Tata Sons and Singapore Airlines (SIA), which recently received a no-objection certificate from the ministry of civil aviation to start a full-service airline (Tata-SIA Airlines), are in the process of securing an import licence for 20 Airbus A320 aircraft.
The airline is also talking with the ministry of home affairs (MHA) for security clearances for foreigners to be appointed in the core project team, after which it would apply to the Directorate General of Civil Aviation (DGCA) for a scheduled air operator’s permit.
A source in the airline said, “Our domain heads meet every fortnight to assess the preparedness to begin operations. We are 70-90 per cent ready. We will now apply for an import licence for 20 aircraft. We want to have our documentation in place and procedural requirements in order before applying to DGCA. It would take a couple of weeks.”
MHA has okayed appointment of three board members — Chairman Prasad Menon and directors Mukund Rajan and Mak Swee Wah. However, the airline is yet to receive clearances for Phee Teik Yeoh (tipped to be the chief executive) and Glamming Toh (expected to be the chief of commercial operations).
“We have not yet appointed the CEO formally because he is yet to get a clearance from the ministry of home affairs,” the source said.
Industry insiders said a significant factor prompting the Tata-SIA venture to conclude all procedural requirements meticulously before approaching regulatory authorities is the delays being faced by the Indian conglomerate’s other joint venture with AirAsia. The low-cost carrier had applied to DGCA for a permit on October 4 last year but is yet to receive a certificate to begin operations due to non-fulfillment of procedural requirements.
Tata-SIA has already finalised a project team to lead its Indian operations. While all operational functions would be steered by executives from Singapore Airlines, senior executives from Tata Sons, holding company of the group, would take on managerial responsibilities.
A second person close to the airline said, “A key reason for forming an alliance with SIA was their operational expertise. Domains such as flight and commercial operations would be headed by executives from SIA. The Tatas would contribute with their strength in managerial areas in finance, human resource and legal departments.”
Besides, Phee Teik Yeoh and Toh (former India general manager), Roshan Joshi (former head of the flight operations, safety and security department at SIA) has been appointed senior vice-president (operations) of the new airline.

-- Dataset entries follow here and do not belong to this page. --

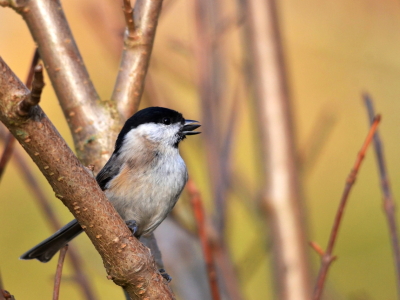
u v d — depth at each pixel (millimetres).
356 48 11531
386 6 11344
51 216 6211
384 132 12703
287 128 7094
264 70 7270
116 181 6203
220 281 5855
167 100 7512
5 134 6094
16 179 11539
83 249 7043
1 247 10805
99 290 9992
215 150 6285
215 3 7281
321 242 11250
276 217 6641
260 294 9969
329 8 12000
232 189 6719
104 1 7176
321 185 12242
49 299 10086
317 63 13289
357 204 11805
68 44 5992
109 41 6949
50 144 3924
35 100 3590
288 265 6406
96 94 6105
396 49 11266
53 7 5992
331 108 12898
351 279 10195
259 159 7180
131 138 6328
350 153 12500
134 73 6074
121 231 4305
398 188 11977
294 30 12281
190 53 6785
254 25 7395
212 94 6656
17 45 13023
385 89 12914
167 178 6406
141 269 4383
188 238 6637
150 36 6051
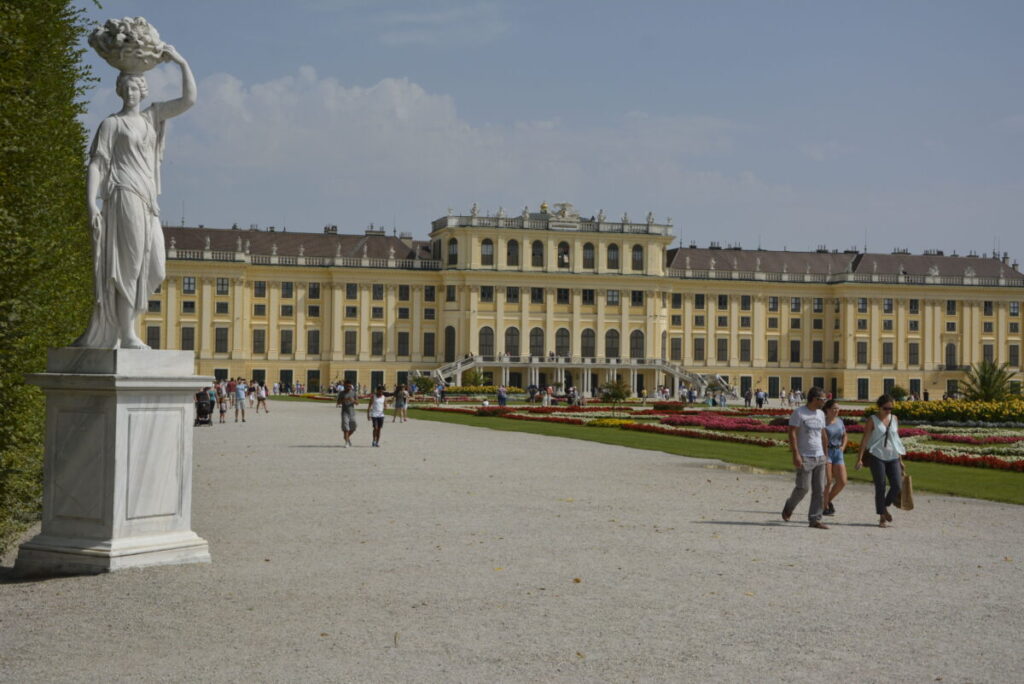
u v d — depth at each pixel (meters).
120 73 13.27
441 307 116.62
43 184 20.67
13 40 17.88
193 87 13.49
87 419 12.80
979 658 9.54
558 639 10.02
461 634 10.15
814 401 17.67
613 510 19.12
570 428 48.19
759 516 18.59
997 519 18.61
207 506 19.20
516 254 116.69
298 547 14.80
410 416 60.69
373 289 115.50
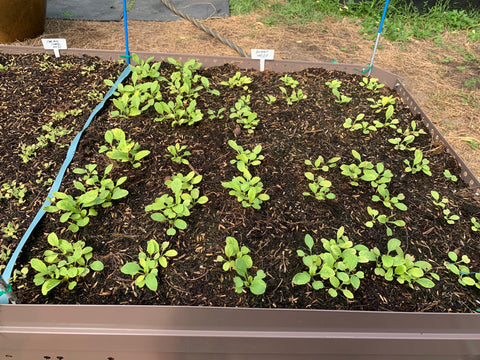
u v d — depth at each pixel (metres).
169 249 1.97
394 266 1.93
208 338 1.63
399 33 5.04
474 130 3.36
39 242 1.96
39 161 2.42
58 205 1.94
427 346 1.72
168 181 2.17
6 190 2.21
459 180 2.53
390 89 3.37
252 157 2.40
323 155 2.60
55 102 2.93
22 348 1.71
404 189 2.41
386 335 1.67
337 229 2.12
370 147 2.71
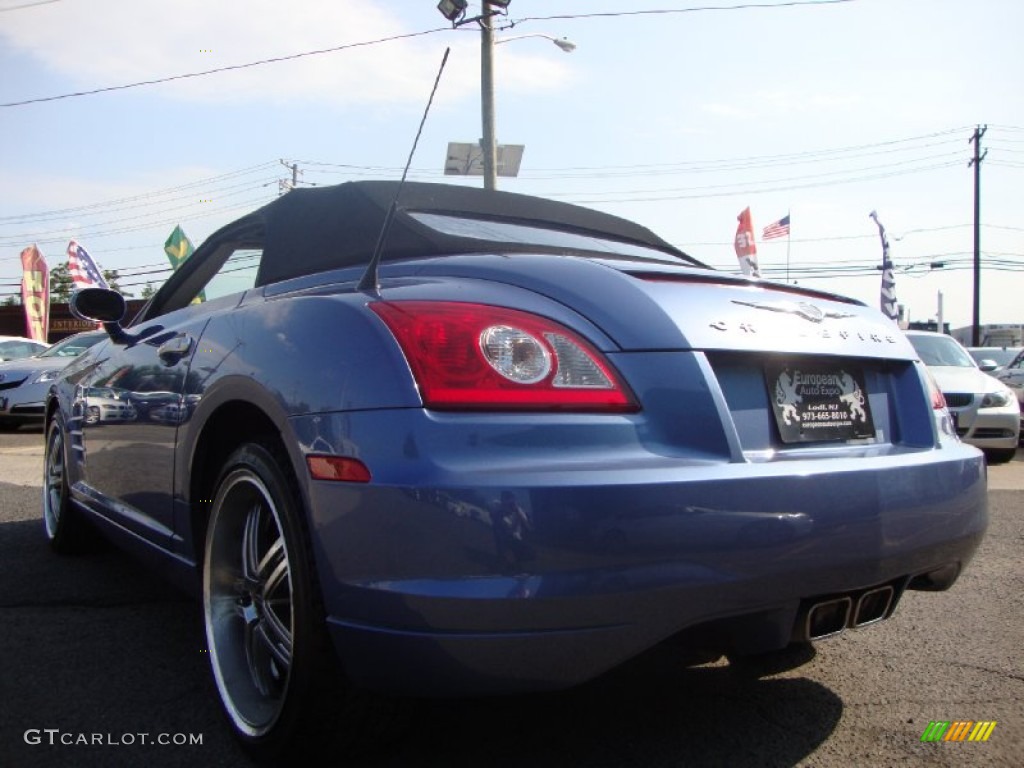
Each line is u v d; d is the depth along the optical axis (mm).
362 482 1817
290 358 2121
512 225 3047
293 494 2068
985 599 3762
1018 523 5387
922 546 2168
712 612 1828
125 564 4168
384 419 1824
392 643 1792
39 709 2537
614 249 3041
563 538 1708
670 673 2887
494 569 1699
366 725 2062
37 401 10984
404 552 1753
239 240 3338
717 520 1818
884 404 2484
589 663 1753
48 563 4168
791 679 2842
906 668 2949
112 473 3402
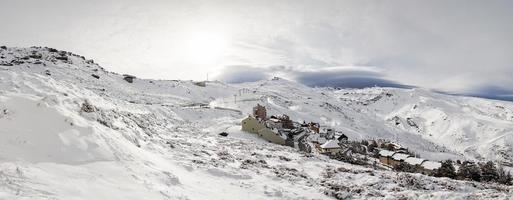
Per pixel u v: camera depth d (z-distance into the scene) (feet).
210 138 173.88
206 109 412.16
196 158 93.45
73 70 513.45
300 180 93.66
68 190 42.04
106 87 482.69
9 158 45.39
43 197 37.47
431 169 257.75
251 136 253.65
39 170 44.88
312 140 368.48
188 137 151.94
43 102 61.26
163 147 97.35
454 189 94.84
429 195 78.95
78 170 49.80
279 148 183.93
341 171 117.50
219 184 72.38
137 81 648.79
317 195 77.51
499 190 98.43
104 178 50.44
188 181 66.69
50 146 52.44
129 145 72.38
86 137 59.52
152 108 283.79
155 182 57.06
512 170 297.74
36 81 86.38
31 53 544.21
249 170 95.40
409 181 99.35
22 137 51.39
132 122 107.14
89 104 84.48
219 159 102.63
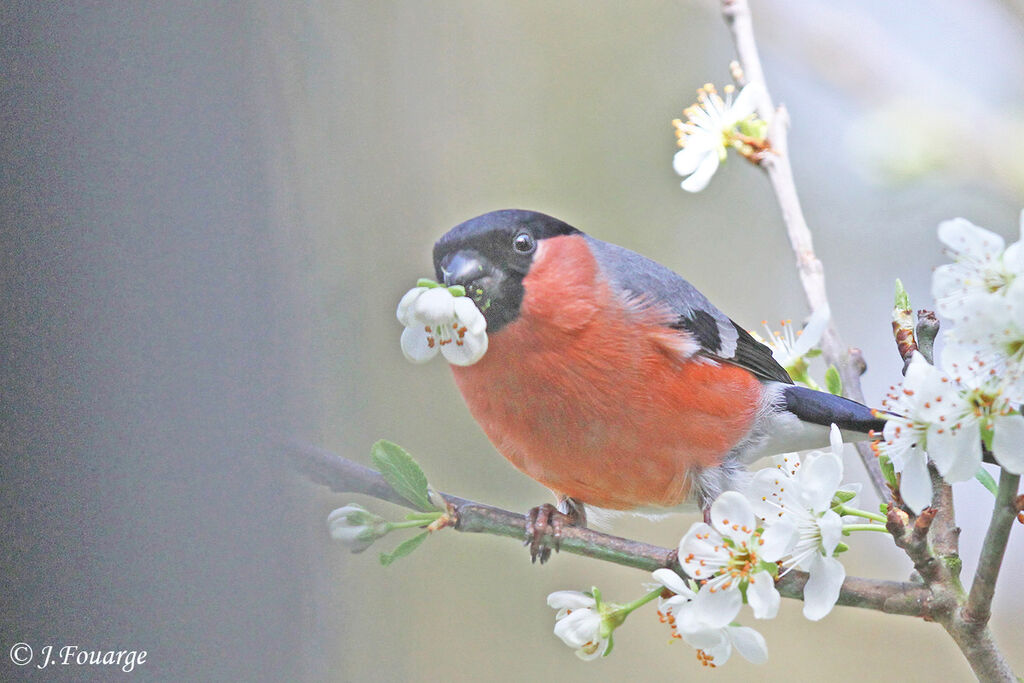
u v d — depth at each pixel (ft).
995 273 16.63
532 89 49.03
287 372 17.53
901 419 17.93
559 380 24.67
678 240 48.19
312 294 34.27
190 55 16.90
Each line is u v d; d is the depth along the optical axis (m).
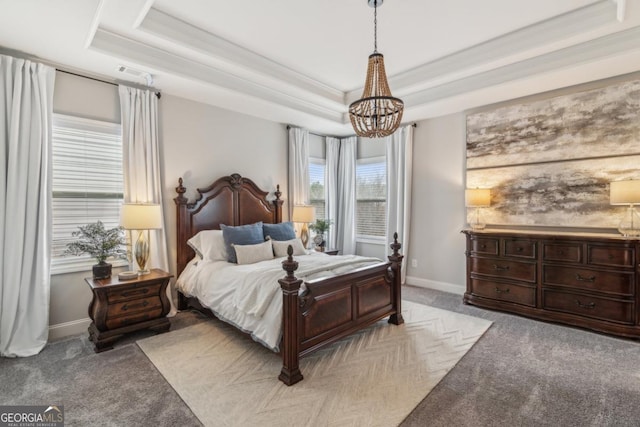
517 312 3.60
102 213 3.32
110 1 2.31
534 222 3.84
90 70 3.11
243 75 3.62
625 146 3.24
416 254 5.02
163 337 3.03
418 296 4.41
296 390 2.16
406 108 4.30
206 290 3.22
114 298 2.83
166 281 3.16
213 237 3.71
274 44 3.25
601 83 3.37
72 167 3.14
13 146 2.68
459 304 4.04
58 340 2.98
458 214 4.55
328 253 4.83
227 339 2.98
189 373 2.38
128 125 3.36
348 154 5.91
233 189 4.31
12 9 2.15
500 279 3.74
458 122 4.52
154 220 3.11
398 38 3.13
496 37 3.13
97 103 3.24
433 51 3.41
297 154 5.14
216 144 4.21
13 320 2.66
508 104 4.00
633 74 3.18
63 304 3.09
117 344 2.88
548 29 2.87
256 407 1.98
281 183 5.05
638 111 3.17
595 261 3.12
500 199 4.09
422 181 4.92
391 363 2.52
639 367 2.44
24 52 2.75
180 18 2.81
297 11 2.68
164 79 3.29
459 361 2.55
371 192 5.78
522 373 2.37
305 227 5.04
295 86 3.98
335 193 5.96
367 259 3.42
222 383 2.25
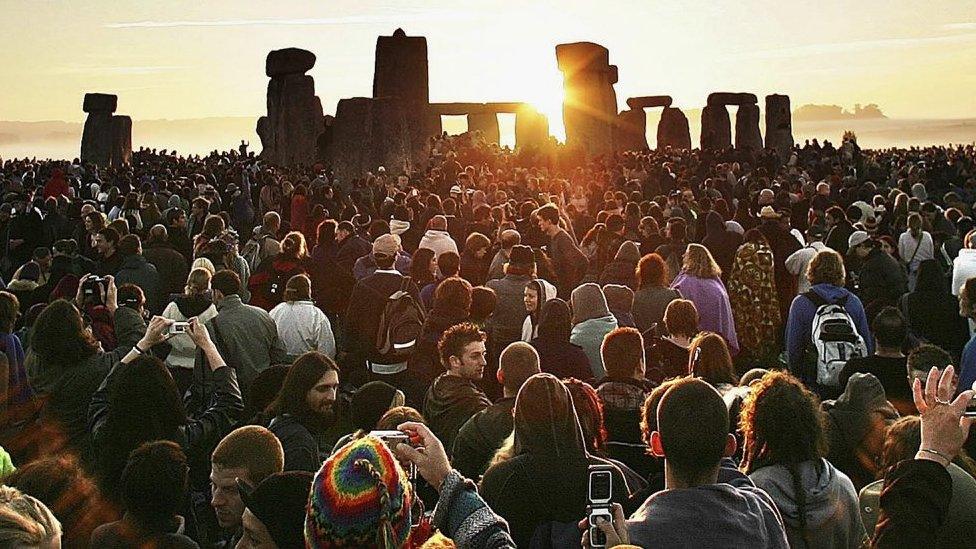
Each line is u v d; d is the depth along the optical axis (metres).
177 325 6.47
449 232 17.20
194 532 6.56
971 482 4.17
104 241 12.45
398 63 43.47
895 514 3.50
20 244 17.11
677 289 10.95
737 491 3.97
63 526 4.80
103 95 49.53
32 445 7.39
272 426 6.09
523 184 27.62
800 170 34.56
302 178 31.53
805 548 4.36
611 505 3.71
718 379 6.77
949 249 15.02
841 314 9.01
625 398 6.30
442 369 9.04
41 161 47.84
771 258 12.71
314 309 9.72
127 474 4.54
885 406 6.12
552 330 7.88
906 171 33.06
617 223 14.66
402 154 36.12
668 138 59.03
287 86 40.84
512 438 5.19
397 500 2.88
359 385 9.61
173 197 22.80
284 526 3.91
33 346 7.22
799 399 4.50
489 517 3.65
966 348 7.89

Joshi, also an instructor on Boeing 747 and Boeing 777 fleets, was involved in developing safety and quality management systems in the parent airline. The airline has also selected Tata group executive Niyant Maru as chief financial officer (CFO). He currently serves as CFO at Tata Realty and Infrastructure. S Varadarajan, former head of human resource at Tata Teleservices, is heading human resource at the new airline.
A legal head is yet to be appointed. Pilots and other employees still need to be recruited.
A spokesperson at Tata-SIA said, “We are interviewing pilots and other employees but have not hired anyone. Recruiting people at this point of time will only add to our payrolls.”
The airline will lease 20 Airbus A320 from BOC Aviation. Tata-SIA declined to share a schedule of aircraft arrivals but senior government officials said the airline was likely to start operations with four A320s and a staff of 400-450.
The airline had earlier said it wanted to fly by mid-2014 but as it hasn’t yet applied for a permit, experts said operations were unlikely to start before the winter schedule of this year.
Tata Sons had partnered SIA on September 19 to launch a full-service carrier in India at an initial investment of $100 million. The Tatas will be the driving force, with a 51% stake. SIA would take the rest for $49 million.
The airline has made Delhi its operational hub because of the huge capacity constraints in the Mumbai airport. Tata SIA has said it would like to operate international flights from India depending on government approvals.
Government rules do not allow domestic airlines less than five years in operations and with a fleet of less than 20 aircraft to start international operations.
The ministry has drafted a cabinet note to change the policy. The Tatas have a partnership with Malaysian carrier AirAsia for a low-cost airline, likely to start operations in India later this financial year.